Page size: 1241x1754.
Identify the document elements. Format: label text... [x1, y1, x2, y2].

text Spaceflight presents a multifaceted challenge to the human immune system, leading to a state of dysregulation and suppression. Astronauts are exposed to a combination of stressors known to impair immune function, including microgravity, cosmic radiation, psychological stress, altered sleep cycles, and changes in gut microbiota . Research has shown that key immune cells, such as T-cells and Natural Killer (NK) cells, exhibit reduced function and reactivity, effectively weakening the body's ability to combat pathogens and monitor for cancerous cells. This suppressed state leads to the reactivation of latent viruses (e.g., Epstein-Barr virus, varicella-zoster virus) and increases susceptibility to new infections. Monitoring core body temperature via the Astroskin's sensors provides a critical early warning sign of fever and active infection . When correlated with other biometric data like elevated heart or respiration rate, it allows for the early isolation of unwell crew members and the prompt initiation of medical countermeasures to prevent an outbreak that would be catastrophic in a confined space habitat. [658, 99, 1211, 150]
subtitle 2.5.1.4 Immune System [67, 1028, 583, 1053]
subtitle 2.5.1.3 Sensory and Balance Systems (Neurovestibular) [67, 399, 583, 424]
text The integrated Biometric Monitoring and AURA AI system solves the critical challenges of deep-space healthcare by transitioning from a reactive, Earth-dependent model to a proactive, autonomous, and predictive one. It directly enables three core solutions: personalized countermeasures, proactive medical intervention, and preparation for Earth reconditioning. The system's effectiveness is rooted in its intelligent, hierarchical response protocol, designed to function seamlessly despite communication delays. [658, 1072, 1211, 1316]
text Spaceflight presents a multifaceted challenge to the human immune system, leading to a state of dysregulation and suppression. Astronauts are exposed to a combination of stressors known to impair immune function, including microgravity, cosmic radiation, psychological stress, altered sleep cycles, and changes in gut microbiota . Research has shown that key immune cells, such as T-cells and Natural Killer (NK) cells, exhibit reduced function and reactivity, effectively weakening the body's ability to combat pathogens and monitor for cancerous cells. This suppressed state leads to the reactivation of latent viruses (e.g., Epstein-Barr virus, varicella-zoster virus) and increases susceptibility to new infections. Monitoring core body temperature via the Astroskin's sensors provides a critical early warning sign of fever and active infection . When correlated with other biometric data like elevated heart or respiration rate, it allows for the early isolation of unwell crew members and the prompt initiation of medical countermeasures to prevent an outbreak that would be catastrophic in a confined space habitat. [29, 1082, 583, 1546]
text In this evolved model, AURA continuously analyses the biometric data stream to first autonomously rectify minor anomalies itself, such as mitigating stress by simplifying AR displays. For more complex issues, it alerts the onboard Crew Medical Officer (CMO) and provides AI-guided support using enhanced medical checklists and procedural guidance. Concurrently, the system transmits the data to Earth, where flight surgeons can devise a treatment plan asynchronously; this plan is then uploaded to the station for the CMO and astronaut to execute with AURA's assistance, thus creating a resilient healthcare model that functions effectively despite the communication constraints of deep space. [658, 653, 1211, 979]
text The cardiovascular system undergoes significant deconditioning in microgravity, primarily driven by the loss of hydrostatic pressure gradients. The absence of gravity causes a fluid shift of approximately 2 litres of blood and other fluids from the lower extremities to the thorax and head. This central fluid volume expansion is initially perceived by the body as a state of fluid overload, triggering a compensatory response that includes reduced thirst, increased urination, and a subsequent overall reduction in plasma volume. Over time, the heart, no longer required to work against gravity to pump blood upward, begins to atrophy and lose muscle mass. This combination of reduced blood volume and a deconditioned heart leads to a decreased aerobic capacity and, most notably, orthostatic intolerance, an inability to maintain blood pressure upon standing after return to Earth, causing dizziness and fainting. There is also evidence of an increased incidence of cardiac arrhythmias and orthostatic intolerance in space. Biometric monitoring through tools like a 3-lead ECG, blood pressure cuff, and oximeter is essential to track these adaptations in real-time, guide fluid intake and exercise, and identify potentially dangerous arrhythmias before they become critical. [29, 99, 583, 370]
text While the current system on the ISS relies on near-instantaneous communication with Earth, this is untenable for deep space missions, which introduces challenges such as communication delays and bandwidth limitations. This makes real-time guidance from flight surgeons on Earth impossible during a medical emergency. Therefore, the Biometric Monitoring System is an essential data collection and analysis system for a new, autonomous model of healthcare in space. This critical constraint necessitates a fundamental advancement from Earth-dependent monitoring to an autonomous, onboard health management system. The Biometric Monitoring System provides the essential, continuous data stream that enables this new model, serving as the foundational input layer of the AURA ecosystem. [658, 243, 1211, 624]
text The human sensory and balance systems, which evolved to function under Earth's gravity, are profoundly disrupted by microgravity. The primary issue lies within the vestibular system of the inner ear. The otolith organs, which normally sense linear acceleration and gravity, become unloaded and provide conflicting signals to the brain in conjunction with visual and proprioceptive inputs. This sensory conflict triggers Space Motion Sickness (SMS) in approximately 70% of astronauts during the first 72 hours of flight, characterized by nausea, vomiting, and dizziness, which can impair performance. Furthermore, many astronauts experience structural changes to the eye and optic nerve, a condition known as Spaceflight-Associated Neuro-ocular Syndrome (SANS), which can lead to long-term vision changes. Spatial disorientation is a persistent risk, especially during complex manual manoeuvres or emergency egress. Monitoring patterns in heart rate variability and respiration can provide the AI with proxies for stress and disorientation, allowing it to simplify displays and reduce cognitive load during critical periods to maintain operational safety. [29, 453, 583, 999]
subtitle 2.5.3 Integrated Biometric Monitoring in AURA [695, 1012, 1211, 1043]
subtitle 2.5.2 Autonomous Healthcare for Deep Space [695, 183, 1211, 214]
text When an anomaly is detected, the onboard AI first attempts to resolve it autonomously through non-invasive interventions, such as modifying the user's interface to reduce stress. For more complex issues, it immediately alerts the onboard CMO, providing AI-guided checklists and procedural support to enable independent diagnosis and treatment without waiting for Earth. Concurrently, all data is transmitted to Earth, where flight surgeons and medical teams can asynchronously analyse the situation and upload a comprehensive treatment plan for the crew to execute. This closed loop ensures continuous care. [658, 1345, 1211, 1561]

────────────────

#### PROBLEM STATEMENT:
Send back the complete set of entries, exactly as shown above.

#### ANSWER TO THE PROBLEM:
Page size: 1241x1754.
Identify the document elements. Format: label text... [x1, y1, x2, y2].

text Spaceflight presents a multifaceted challenge to the human immune system, leading to a state of dysregulation and suppression. Astronauts are exposed to a combination of stressors known to impair immune function, including microgravity, cosmic radiation, psychological stress, altered sleep cycles, and changes in gut microbiota . Research has shown that key immune cells, such as T-cells and Natural Killer (NK) cells, exhibit reduced function and reactivity, effectively weakening the body's ability to combat pathogens and monitor for cancerous cells. This suppressed state leads to the reactivation of latent viruses (e.g., Epstein-Barr virus, varicella-zoster virus) and increases susceptibility to new infections. Monitoring core body temperature via the Astroskin's sensors provides a critical early warning sign of fever and active infection . When correlated with other biometric data like elevated heart or respiration rate, it allows for the early isolation of unwell crew members and the prompt initiation of medical countermeasures to prevent an outbreak that would be catastrophic in a confined space habitat. [658, 99, 1211, 150]
subtitle 2.5.1.4 Immune System [67, 1028, 583, 1053]
subtitle 2.5.1.3 Sensory and Balance Systems (Neurovestibular) [67, 399, 583, 424]
text The integrated Biometric Monitoring and AURA AI system solves the critical challenges of deep-space healthcare by transitioning from a reactive, Earth-dependent model to a proactive, autonomous, and predictive one. It directly enables three core solutions: personalized countermeasures, proactive medical intervention, and preparation for Earth reconditioning. The system's effectiveness is rooted in its intelligent, hierarchical response protocol, designed to function seamlessly despite communication delays. [658, 1072, 1211, 1316]
text Spaceflight presents a multifaceted challenge to the human immune system, leading to a state of dysregulation and suppression. Astronauts are exposed to a combination of stressors known to impair immune function, including microgravity, cosmic radiation, psychological stress, altered sleep cycles, and changes in gut microbiota . Research has shown that key immune cells, such as T-cells and Natural Killer (NK) cells, exhibit reduced function and reactivity, effectively weakening the body's ability to combat pathogens and monitor for cancerous cells. This suppressed state leads to the reactivation of latent viruses (e.g., Epstein-Barr virus, varicella-zoster virus) and increases susceptibility to new infections. Monitoring core body temperature via the Astroskin's sensors provides a critical early warning sign of fever and active infection . When correlated with other biometric data like elevated heart or respiration rate, it allows for the early isolation of unwell crew members and the prompt initiation of medical countermeasures to prevent an outbreak that would be catastrophic in a confined space habitat. [29, 1082, 583, 1546]
text In this evolved model, AURA continuously analyses the biometric data stream to first autonomously rectify minor anomalies itself, such as mitigating stress by simplifying AR displays. For more complex issues, it alerts the onboard Crew Medical Officer (CMO) and provides AI-guided support using enhanced medical checklists and procedural guidance. Concurrently, the system transmits the data to Earth, where flight surgeons can devise a treatment plan asynchronously; this plan is then uploaded to the station for the CMO and astronaut to execute with AURA's assistance, thus creating a resilient healthcare model that functions effectively despite the communication constraints of deep space. [658, 653, 1211, 979]
text The cardiovascular system undergoes significant deconditioning in microgravity, primarily driven by the loss of hydrostatic pressure gradients. The absence of gravity causes a fluid shift of approximately 2 litres of blood and other fluids from the lower extremities to the thorax and head. This central fluid volume expansion is initially perceived by the body as a state of fluid overload, triggering a compensatory response that includes reduced thirst, increased urination, and a subsequent overall reduction in plasma volume. Over time, the heart, no longer required to work against gravity to pump blood upward, begins to atrophy and lose muscle mass. This combination of reduced blood volume and a deconditioned heart leads to a decreased aerobic capacity and, most notably, orthostatic intolerance, an inability to maintain blood pressure upon standing after return to Earth, causing dizziness and fainting. There is also evidence of an increased incidence of cardiac arrhythmias and orthostatic intolerance in space. Biometric monitoring through tools like a 3-lead ECG, blood pressure cuff, and oximeter is essential to track these adaptations in real-time, guide fluid intake and exercise, and identify potentially dangerous arrhythmias before they become critical. [29, 99, 583, 370]
text While the current system on the ISS relies on near-instantaneous communication with Earth, this is untenable for deep space missions, which introduces challenges such as communication delays and bandwidth limitations. This makes real-time guidance from flight surgeons on Earth impossible during a medical emergency. Therefore, the Biometric Monitoring System is an essential data collection and analysis system for a new, autonomous model of healthcare in space. This critical constraint necessitates a fundamental advancement from Earth-dependent monitoring to an autonomous, onboard health management system. The Biometric Monitoring System provides the essential, continuous data stream that enables this new model, serving as the foundational input layer of the AURA ecosystem. [658, 243, 1211, 624]
text The human sensory and balance systems, which evolved to function under Earth's gravity, are profoundly disrupted by microgravity. The primary issue lies within the vestibular system of the inner ear. The otolith organs, which normally sense linear acceleration and gravity, become unloaded and provide conflicting signals to the brain in conjunction with visual and proprioceptive inputs. This sensory conflict triggers Space Motion Sickness (SMS) in approximately 70% of astronauts during the first 72 hours of flight, characterized by nausea, vomiting, and dizziness, which can impair performance. Furthermore, many astronauts experience structural changes to the eye and optic nerve, a condition known as Spaceflight-Associated Neuro-ocular Syndrome (SANS), which can lead to long-term vision changes. Spatial disorientation is a persistent risk, especially during complex manual manoeuvres or emergency egress. Monitoring patterns in heart rate variability and respiration can provide the AI with proxies for stress and disorientation, allowing it to simplify displays and reduce cognitive load during critical periods to maintain operational safety. [29, 453, 583, 999]
subtitle 2.5.3 Integrated Biometric Monitoring in AURA [695, 1012, 1211, 1043]
subtitle 2.5.2 Autonomous Healthcare for Deep Space [695, 183, 1211, 214]
text When an anomaly is detected, the onboard AI first attempts to resolve it autonomously through non-invasive interventions, such as modifying the user's interface to reduce stress. For more complex issues, it immediately alerts the onboard CMO, providing AI-guided checklists and procedural support to enable independent diagnosis and treatment without waiting for Earth. Concurrently, all data is transmitted to Earth, where flight surgeons and medical teams can asynchronously analyse the situation and upload a comprehensive treatment plan for the crew to execute. This closed loop ensures continuous care. [658, 1345, 1211, 1561]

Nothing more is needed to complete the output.